St.cache with sqlalchemy

Hello,

I find streamlit to be an incredible app developing library - thanks for the awesomeness!

I am developing a streamlit app which uses sqlalchemy. It turns out this creates a challenge for st.cache as I am thrown the common caching error (Streamlit cannot hash an object of type <class ‘sqlalchemy.engine.base.Engine’>).

In my search for a solution I have stumbled upon several posts that suggest using the “hash_funcs = {}” parameter in the st.cache. However, I can’t seem to understand the examples provided. Therefore I hope someone can lead me to understand how I should use the hash_funcs parameter in order to use sqlalchemy.

Fundamentally my python code is pretty simple - it looks something like this:


import streamlit as st
import pandas as pd
from sqlalchemy import create_engine
import time

conn = create_engine('some random connection string')

SQL_script = st.text_area(label='SQL Input', value='SELECT * FROM TableA')

@st.cache
def load_data():
    with st.spinner('Loading Data...'):
        time.sleep(0.5)
        df = pd.read_sql_query(SQL_script, conn)
    return df

raw_data = load_data()
raw_data

By looking at the example above, how should I use hash_funcs to overcome the cashing error?

Thanks for your time

1 Like

I don’t have a sqlalchemy example, but you can take a look at my postgresql example. Try placing your connection object within your load_data() and decorate with

@st.cache(allow_output_mutation=True)
1 Like

Just to expand on what @pybokeh proposed, something like this should work:

SQL_script = st.text_area(label='SQL Input', value='SELECT * FROM TableA')

@st.cache(allow_output_mutation=True)
def get_connection():
    return create_engine('some random connection string')

@st.cache
def load_data():
    with st.spinner('Loading Data...'):
        time.sleep(0.5)
        df = pd.read_sql_query(SQL_script, get_connection())
    return df

raw_data = load_data()
raw_data

Somewhat related, we’re working on several improvements to st.cache. Some are aimed at making caching more powerful / customizable, and some are aimed at making it easier to understand.

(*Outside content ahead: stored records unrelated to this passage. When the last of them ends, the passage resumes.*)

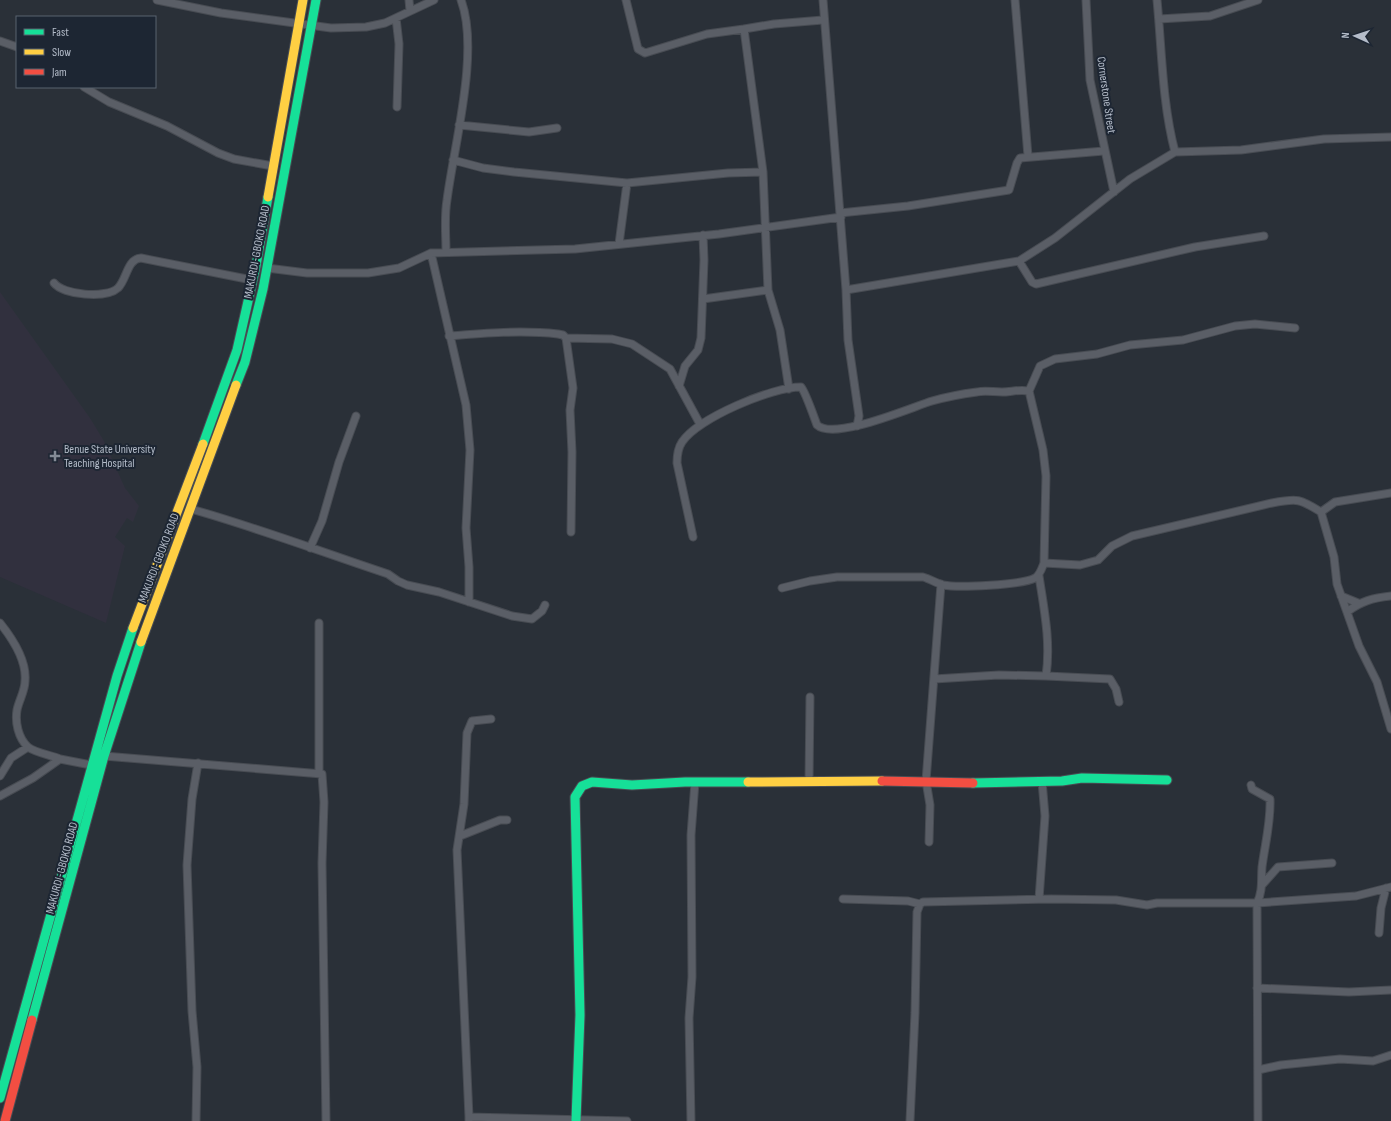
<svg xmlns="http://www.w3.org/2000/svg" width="1391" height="1121" viewBox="0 0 1391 1121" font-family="'Sofia Sans Condensed',sans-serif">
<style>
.medical{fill:#31303e}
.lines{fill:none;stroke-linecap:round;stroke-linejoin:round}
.street-casing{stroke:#484c53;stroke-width:9}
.fast-casing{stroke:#484c53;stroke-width:11}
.slow-casing{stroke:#484c53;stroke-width:11}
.jam-casing{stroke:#484c53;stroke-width:11}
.street{stroke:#5a5e66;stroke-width:7}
.fast{stroke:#16e098;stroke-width:9}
.slow{stroke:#ffcf43;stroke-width:9}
.jam{stroke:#f24e42;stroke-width:9}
.poi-dot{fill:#848b96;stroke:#1d2633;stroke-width:1.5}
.labels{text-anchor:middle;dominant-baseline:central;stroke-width:4;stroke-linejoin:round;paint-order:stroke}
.street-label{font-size:12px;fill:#b4bcc9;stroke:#1d2633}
.poi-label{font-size:12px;fill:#b4bcc9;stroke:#1d2633;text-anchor:start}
</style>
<rect width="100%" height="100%" fill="#2a3038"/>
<path class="medical" d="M 0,292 L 90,418 L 104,441 L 125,488 L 139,506 L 133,522 L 127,518 L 115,537 L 125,546 L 106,623 L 0,577 Z"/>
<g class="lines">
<g class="street-casing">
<path id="street" d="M 157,0 L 221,13 L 331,28 L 366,27 L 385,23 L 434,0
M 409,0 L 410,11
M 626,0 L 638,49 L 645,53 L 707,34 L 744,29
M 823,0 L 846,290 L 848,340 L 859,416 L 857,426
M 1015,0 L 1028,156
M 1086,0 L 1090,80 L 1114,192
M 396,18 L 399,44 L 397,107
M 1159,19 L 1210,16 L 1258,0
M 0,41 L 17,47
M 84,87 L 109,102 L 167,126 L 218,153 L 234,159 L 273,166
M 459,125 L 529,132 L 557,128
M 1175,152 L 1241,150 L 1324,139 L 1391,137
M 453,160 L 483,168 L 514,172 L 627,183 L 728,173 L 763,172 L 768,290 L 780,330 L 789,389
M 763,172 L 744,29 L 774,24 L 823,20
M 840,213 L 908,206 L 1009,190 L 1017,163 L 1020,158 L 1104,151
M 619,244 L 627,183
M 446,252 C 446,235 444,217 447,200 C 454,145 480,51 461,0
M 431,253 L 466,405 L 470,450 L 466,528 L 469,567 L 469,602
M 1019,261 L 1032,282 L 1036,284 L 1195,247 L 1264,236
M 267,268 L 307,273 L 368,273 L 399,268 L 431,253 L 575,249 L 719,234 L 841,217
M 54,283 C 63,295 106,299 118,288 C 127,279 127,259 141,258 L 252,280
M 846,290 L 1019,261 L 1055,238 L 1130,179 L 1175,152 C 1162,102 1162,51 1157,0
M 703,299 L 768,290
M 449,336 C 485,333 522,330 558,334 L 563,335 L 566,338 L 573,388 L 570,410 L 572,452 L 571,532
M 566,338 L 612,339 L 632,344 L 670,369 L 700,424
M 679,386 L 685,366 L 698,350 L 701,338 L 704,260 L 703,235
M 191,509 C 258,528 322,552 388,574 L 398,581 L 407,585 L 439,592 L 512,616 L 532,619 L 542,611 L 545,605
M 1321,512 L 1335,502 L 1391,493
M 693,537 L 677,463 C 677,456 678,448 682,442 C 698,418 772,387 801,387 C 805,391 814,417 817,425 C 834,441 912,407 932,401 C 946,397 962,394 977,392 C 985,390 993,392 1002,392 C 1011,392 1019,389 1029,391
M 310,548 L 322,521 L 339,462 L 356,416
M 1044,563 L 1080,565 L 1098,560 L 1112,546 L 1132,536 L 1272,503 C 1298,498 1300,499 1321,512 L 1334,557 L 1337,584 L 1359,646 L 1377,682 L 1391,729
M 782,588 L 810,581 L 837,577 L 923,577 C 930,579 936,583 943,585 C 958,588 1022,585 1035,578 C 1040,575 1042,568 1044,563 L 1046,476 L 1043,450 L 1029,391 L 1040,366 L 1055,359 L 1097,354 L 1130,345 L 1183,340 L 1235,326 L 1255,324 L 1295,328
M 1341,596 L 1358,603
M 1347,612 C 1361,601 1373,598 1391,596
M 0,623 C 12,638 27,660 25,681 C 25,691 19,700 17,710 C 15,722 18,738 28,747 C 36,753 51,755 60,759
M 1046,676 L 1110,679 L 1116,689 L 1119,702
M 934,679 L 999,675 L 1046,676 C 1051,642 1044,609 1039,576
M 104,756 L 322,774 L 324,802 L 322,863 L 326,1121
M 319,773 L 319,623
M 0,776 L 11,758 L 28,747
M 809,782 L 810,697
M 1251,785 L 1252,789 L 1270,799 C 1271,822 1265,844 1262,867 C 1261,880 1263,891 1257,903 L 1258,1121
M 0,796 L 33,778 L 60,759 L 91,765
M 460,836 L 500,820 L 507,820
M 929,842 L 930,805 L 926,781 L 941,584
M 1262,885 L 1278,867 L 1332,863
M 843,899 L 908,901 L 920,904
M 1039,899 L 1045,816 L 1042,781
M 1379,933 L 1381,908 L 1386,888
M 1257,988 L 1349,992 L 1391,990
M 1258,1070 L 1281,1065 L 1340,1059 L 1373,1061 L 1391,1055
M 469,1117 L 457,850 L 464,804 L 467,733 L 472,721 L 491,719
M 469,1120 L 469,1117 L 627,1121
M 196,1121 L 197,1067 L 192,1011 L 187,865 L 192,799 L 198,763
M 691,1121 L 689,1018 L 692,977 L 691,835 L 695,782
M 910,1121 L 915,1013 L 917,912 L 920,904 L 923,902 L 1051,899 L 1116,900 L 1147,905 L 1157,903 L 1257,903 L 1356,896 L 1391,887"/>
</g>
<g class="fast-casing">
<path id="fast" d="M 236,385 L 245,362 L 263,289 L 316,0
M 203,444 L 237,350 L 256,266 L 268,197
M 973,783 L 1062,781 L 1082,778 L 1167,780
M 32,1020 L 104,756 L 141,642
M 0,1098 L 117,676 L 133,628
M 576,1120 L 580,1015 L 575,797 L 582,786 L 592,782 L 632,785 L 685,782 L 748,782"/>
</g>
<g class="slow-casing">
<path id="slow" d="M 268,197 L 303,0
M 133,628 L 203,444
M 141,642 L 236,385
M 748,782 L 882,781"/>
</g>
<g class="jam-casing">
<path id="jam" d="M 882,781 L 973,783
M 5,1121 L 32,1020"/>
</g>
<use href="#street" class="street"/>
<use href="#fast" class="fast"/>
<use href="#slow" class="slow"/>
<use href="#jam" class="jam"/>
</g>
<path class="poi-dot" d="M53 450h4v4h4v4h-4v4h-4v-4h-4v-4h4z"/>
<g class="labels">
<g class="street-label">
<text transform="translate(1106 95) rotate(82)">Cornerstone Street</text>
<text transform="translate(257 252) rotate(-79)">MAKURDI-GBOKO ROAD</text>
<text transform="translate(159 558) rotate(-69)">MAKURDI-GBOKO ROAD</text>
<text transform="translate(62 868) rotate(-75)">MAKURDI-GBOKO ROAD</text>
</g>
<g class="poi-label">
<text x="64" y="449">Benue State University<tspan x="64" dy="14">Teaching Hospital</tspan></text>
</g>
</g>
<rect x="16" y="16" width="140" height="72" fill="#1d2633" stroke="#59626f"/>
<rect x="24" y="29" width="20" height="6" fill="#16e098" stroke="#59626f"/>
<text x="52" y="36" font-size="12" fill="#b4bcc9">Fast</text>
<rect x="24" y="49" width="20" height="6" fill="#ffcf43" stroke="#59626f"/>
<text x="52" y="56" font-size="12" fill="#b4bcc9">Slow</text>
<rect x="24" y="69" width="20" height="6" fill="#f24e42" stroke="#59626f"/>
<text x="52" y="76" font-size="12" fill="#b4bcc9">Jam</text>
<g transform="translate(1355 36) rotate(273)" stroke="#1d2633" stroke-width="3" paint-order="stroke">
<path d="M0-3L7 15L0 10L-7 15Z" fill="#b4bcc9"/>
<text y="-6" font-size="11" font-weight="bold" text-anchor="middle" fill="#b4bcc9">N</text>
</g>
</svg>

In that last category, we’ll likely be removing the ability for st.cache to “watch” variables that live outside of the cached function’s scope (see Github issue). In your case that’s the SQL_string variable.

So to future-proof your script, I recommend passing that variable as an explicit argument to load_data(), like this:

SQL_script = st.text_area(label='SQL Input', value='SELECT * FROM TableA')

@st.cache(allow_output_mutation=True)
def get_connection():
    return create_engine('some random connection string')

@st.cache
def load_data(SQL_script):
    with st.spinner('Loading Data...'):
        time.sleep(0.5)
        df = pd.read_sql_query(SQL_script, get_connection())
    return df

raw_data = load_data(SQL_script)
raw_data
1 Like

In my opinion, the query and connection URI should be the parameters of the function you’re trying to cache, and avoid using variables from the outer scope inside this function. Something like:

@st.cache
def load_data(query, uri):
    # initialize the engine here and do all the rest.